3. The NY Jets need to address safety
There are five safeties on the roster this year but zero of them are coming into the 2023 season with any semblance of even above-average play this past season.
Jordan Whitehead was one of the biggest disappointments of the season, finishing 47th in overall PFF grade amongst 89 qualified safeties.
Lamarcus Joyner only made $1.4 million last year, but one could argue he was overpaid too, as he finished 71st in overall PFF grade out of those 89 safeties.
If you watched the games, it should come as no surprise to you that coverage was an issue, as Joyner was 75th in the NFL in PFF coverage grade, despite his team-leading three interceptions.
Whitehead was better in coverage (30th out of 90) but neither were big factors in the run, where Whitehead and Joyner ranked 54th and 59th respectively.

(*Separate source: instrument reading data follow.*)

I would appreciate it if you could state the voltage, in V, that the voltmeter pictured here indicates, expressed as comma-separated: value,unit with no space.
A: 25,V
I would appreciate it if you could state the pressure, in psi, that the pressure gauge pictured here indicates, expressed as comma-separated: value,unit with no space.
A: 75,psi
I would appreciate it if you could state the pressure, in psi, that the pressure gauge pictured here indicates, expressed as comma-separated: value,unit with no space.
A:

Due to the timing and size of Whitehead's contract, it seems likely that he will be back next year, and the soon-to-be 26-year-old can try to prove that last year was an outlier to what has otherwise been a promising career.
Joyner, on the other hand, is a free agent who I don't expect to be re-signed. The Jets don't appear to have a viable replacement currently on the roster, but perhaps re-signing Will Parks is an indication that they know something we don't.
My proposed solution here is to draft another Day 2 weapon, this time at safety, to develop into the exact type of player that fits Robert Saleh's scheme.
Saleh actually did this fairly nicely in his first draft, molding college safety Michael Carter II into one of the best slot corners in the league, and converting a few other safeties into linebackers.
With $7 million already allocated to Whitehead, I just don't see Joe Douglas spending the necessary dollars to get a quality talent to play a position that isn't considered a 'premium position' in football. I actually expected them to draft a safety last year, but better late than never.